Is there a danger in rereading?

Rereading can even be made to sound subversive and transgressive, as if in the high-theory war between reader and author, rereading is a matter of taking up arms in anarchic rebellion against the author.

Matin Calinescu situates rereading as a counter-practice against the regime of normative first reading. But normative first reading could be a side effect of romanticism, which expects textual love at first sight, or of scientism, which expects self-evident meaning to be transferred at a single reading that does not need to be savored for its literary quality.

Rereading is, after all, one of the primary pleasures of popular reading.

Successful novelists from Jane Austen to J. K. Rowling prove themselves to their fans not by how good their books are for reading but for rereading. Whole new vistas of insight and enjoyment open up to the reader who returns to certain well-structured books, where there is a palpable frisson between intuiting the whole text at once and reclaiming the linear experience of another trip through it.

Scripture, religiously experienced, is obviously another key site of rereading.

It is not only an interpretive practice to be embraced by the consumers of the Bible, but because of the cumulative character of the biblical canon, rereading is a crucial element in the production of Scripture. Rereading is a mode of the New Testament’s use of the Old.

R. T. France has pointed out:

“In the argument of Hebrews we see a first-century example of a Christian expositor whose instinct it was to develop his argument by focusing successively on a number of key texts, and in each case not simply to quote it and pass on, but to stay with it, exploring its wider implications, and drawing it into association with other related Old Testament ideas, so as to produce a richer and more satisfying diet of biblical theology than could be provided by a mere collection of proof-texts. Like a dog with a particularly juicy bone, he returns to his chosen text again and again, worrying at it and aiming to get all the goodness out of it for the benefit of his readers.”

The New Testament writers as rereaders of Scripture

The New Testament writers follow the lead of Jesus himself in creatively rereading their Scriptures in the light of who he is and what he has done.

Rereading is a mode of scriptural re-engagement that allows trinitarian interpretation to maintain the original meaning of the Old Testament, but also to layer onto it the insights that arise from later developments of its themes.
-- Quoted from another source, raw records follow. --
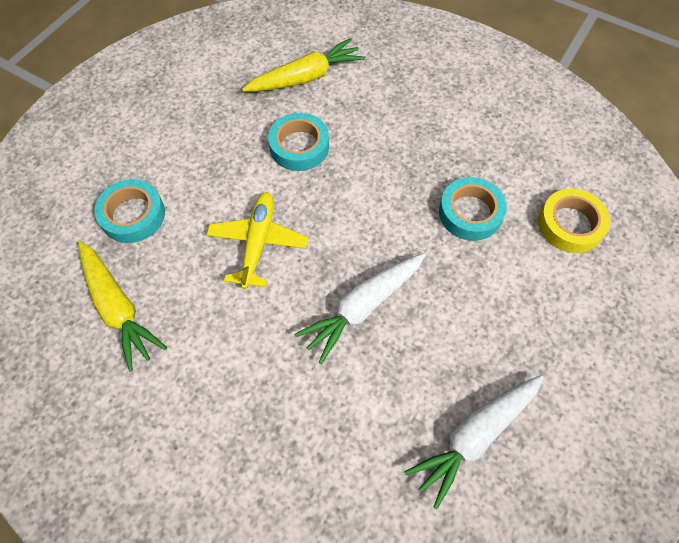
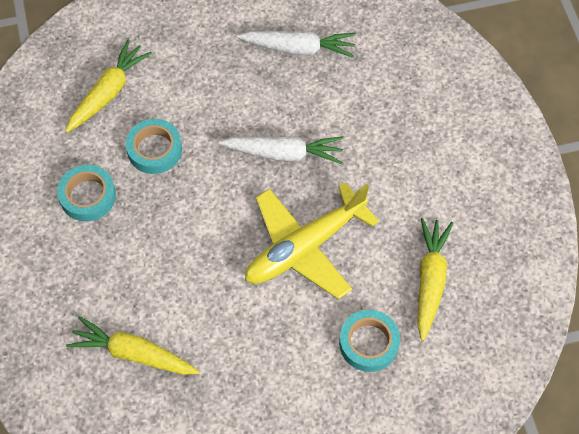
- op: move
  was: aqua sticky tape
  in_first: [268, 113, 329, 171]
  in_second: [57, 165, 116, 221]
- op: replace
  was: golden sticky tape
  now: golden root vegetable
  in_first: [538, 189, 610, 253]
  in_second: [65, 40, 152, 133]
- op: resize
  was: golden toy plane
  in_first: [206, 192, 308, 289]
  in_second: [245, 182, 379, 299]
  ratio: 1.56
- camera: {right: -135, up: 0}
Genesis 1 says that God created the heavens and the earth. A reader who continues through Genesis knows where the story goes from there, and learns a great deal about the character of the God of the first chapter.

A rereading of Genesis 1 is enriched by the knowledge that the God of Abraham, Isaac, and Jacob created the heavens and the earth. Or again, a reader who continues through to Deuteronomy learns even more about his character and his ways. A rereading of Genesis 1 is in this case enriched by the knowledge that the God of the Exodus created the heavens and the earth.

Or again, a reader who continues through to the end of the New Testament learns a great many surprising things about this God, and a rereading of Genesis 1 in this case is enriched by the knowledge that the God who raised Jesus from the dead created the heavens and the earth. In fact, the trinitarian rereading of Genesis 1 has to answer several questions:

Does the extended sense of the rereading of Genesis 1 include the sense, “In the beginning, the Trinity created the heavens and the earth,” or does it rather include, “In the beginning, Jesus created the heavens and the earth,” or does it rather include, “In the beginning, God the Father created the heavens and the earth through the Son and the Spirit”?

We know it includes, “In the Beginning was the Word, and the Word was with God, and the Word was God.”

We do not need to sort out all the layers of these questions here. We only need to recognize that rereading preserves the original linear sense while adding the holistic sense, and that much depends on what amount of text counts as the whole.

Trinitarian theology is rereading of the Bible for the identity of God, comprehending the total meaning of the text without erasing or replacing the linear meaning from the first reading.